Project SnowDrops is BINK's Data Science, Advanced Analytics, and Machine Learning Project.

This repository is owned by the Data Product Team, and is used to perform advanced analytics such as:

  • End of Campaign Analytics for Retailers
  • Data Experimentation
  • Develop ML Models
  • Advanced Statistical Analytics

Installation

Firstly, ensure Python3 and Git are installed on your system. Then clone the repository:

git clone {SSH/URL}

Then proceed to set up the env.py file with your snowflake connection

import snowflake.connector

# Connecting to Snowflake using the default authenticator
conn = snowflake.connector.connect(
    user="USERNAME",
    password="PASSWORD",
    account="PROD URL",
    warehouse="WAREHOUSE",
    database="DATABASE",
    schema="SCHEMA"
)

Finally, create the venv and install the reuqirements via the below command:

python3 -m venv venv
source venv/bin/activate
pip install -r requirements.txt

And from here you are ready to use the repository.

Usage

This repository is a collection of jupyter notebooks fed via snowflake connector to our data warehouse.
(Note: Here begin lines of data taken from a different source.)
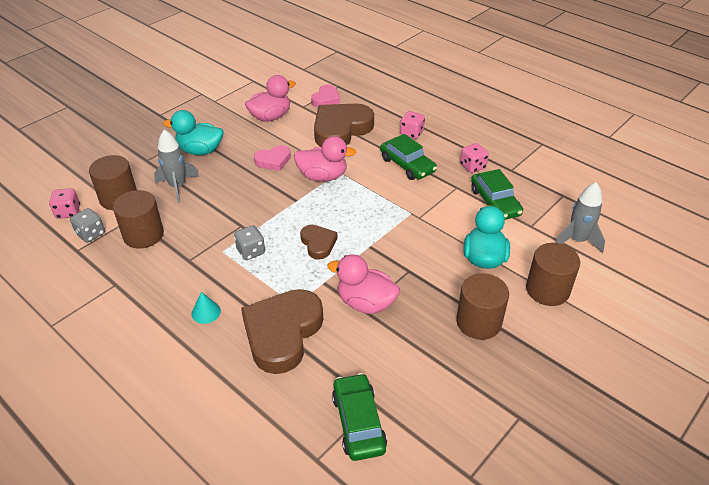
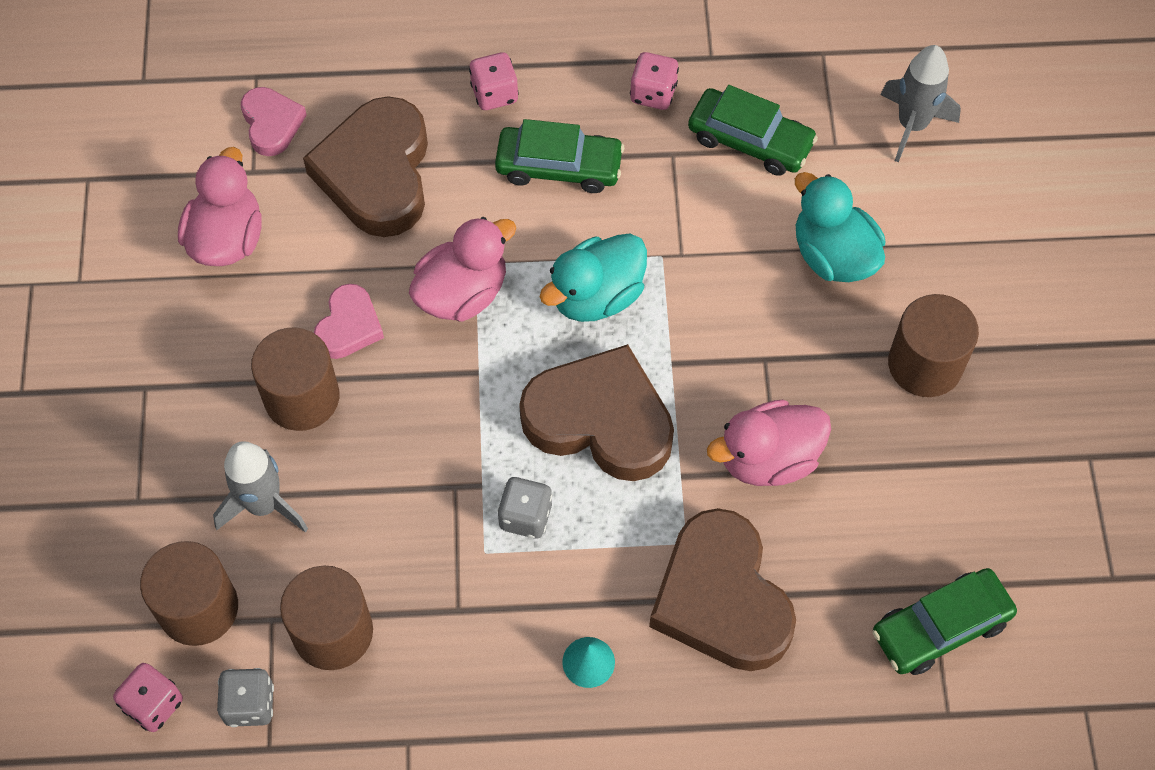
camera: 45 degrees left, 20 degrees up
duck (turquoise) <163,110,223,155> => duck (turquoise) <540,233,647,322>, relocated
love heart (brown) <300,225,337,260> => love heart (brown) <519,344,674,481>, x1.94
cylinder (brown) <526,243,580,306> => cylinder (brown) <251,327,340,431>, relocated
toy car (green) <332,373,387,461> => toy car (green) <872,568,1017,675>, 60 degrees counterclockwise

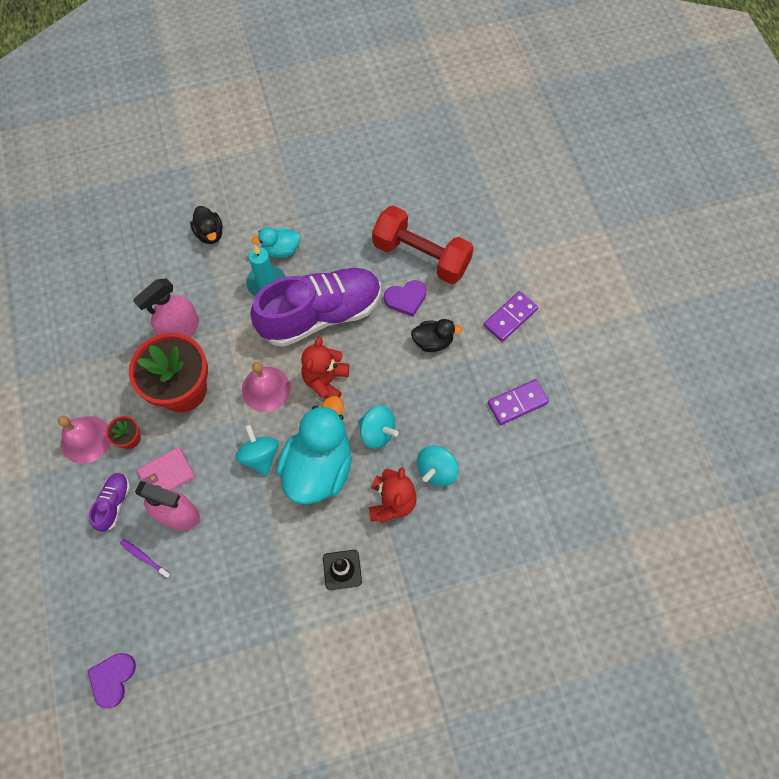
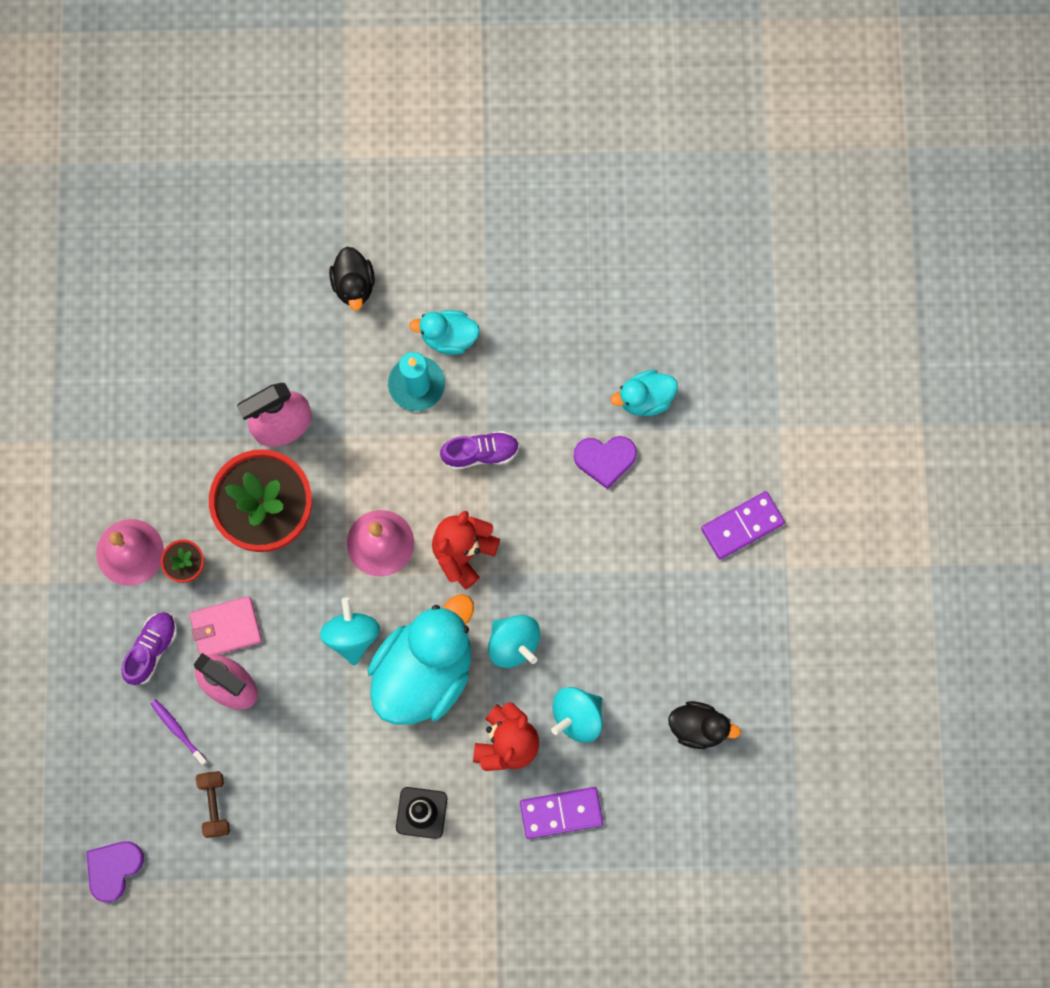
camera: 15 degrees right, 10 degrees up
hand weight (red) <372,206,474,284> => duck (turquoise) <611,370,678,416>
shoe (violet) <251,268,381,347> => shoe (violet) <440,431,519,470>, x0.42
duck (ebony) <411,319,463,352> => duck (ebony) <669,701,741,749>, relocated
domino tile (violet) <488,379,549,425> => domino tile (violet) <520,787,603,839>, relocated
nothing => hand weight (brown) <196,771,230,838>

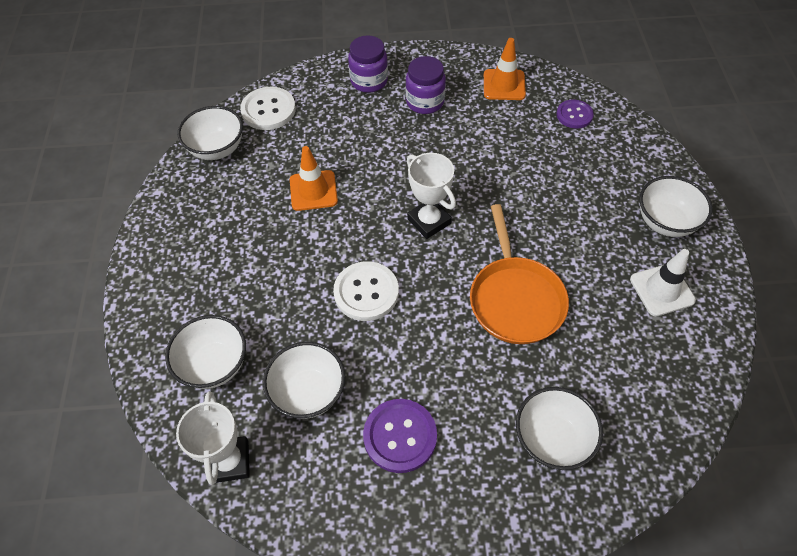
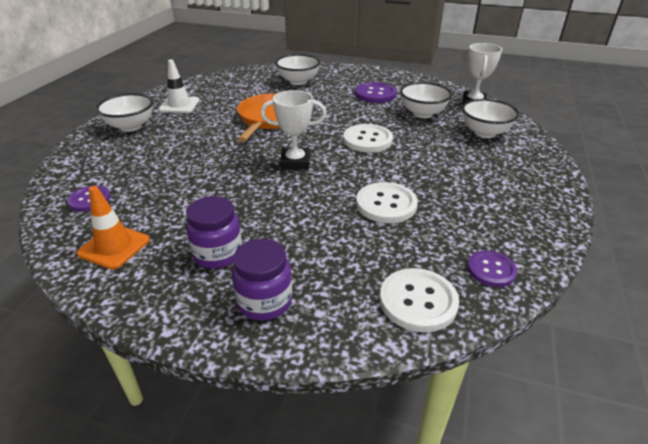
camera: 160 degrees left, 20 degrees down
bowl (pure white) <178,106,243,160> => sewing button (violet) <467,250,517,287>
road cone (orange-coloured) <290,146,338,211> => sewing button (pure white) <356,182,418,223>
award cup (pure white) <407,153,456,239> => award cup (pure white) <260,90,327,170>, 75 degrees counterclockwise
As such, you will need to activate the python shell as above and ensure all dependancies are active.

We also recommend you install the Jupyter Notebooks Plugin for VSCode or use a specific Data Science IDE such as Jetbrains Dataspell

Activate the kernal using the GUI on any notebook, and proceed to run all cells to resume working or review a report.

Contributing

Please ensure that you follow the below steps to contribute to this repository.

If you have installed new dependancies to the venv, then run the below command:

pip freeze > requirements.txt

This will allow other Data Scientists to install these dependancies

Next, when creating a new .ipynb file, please create a branch, and open a pull request to add this to the master branch.

Ensure all complex functions or ML models are well documented.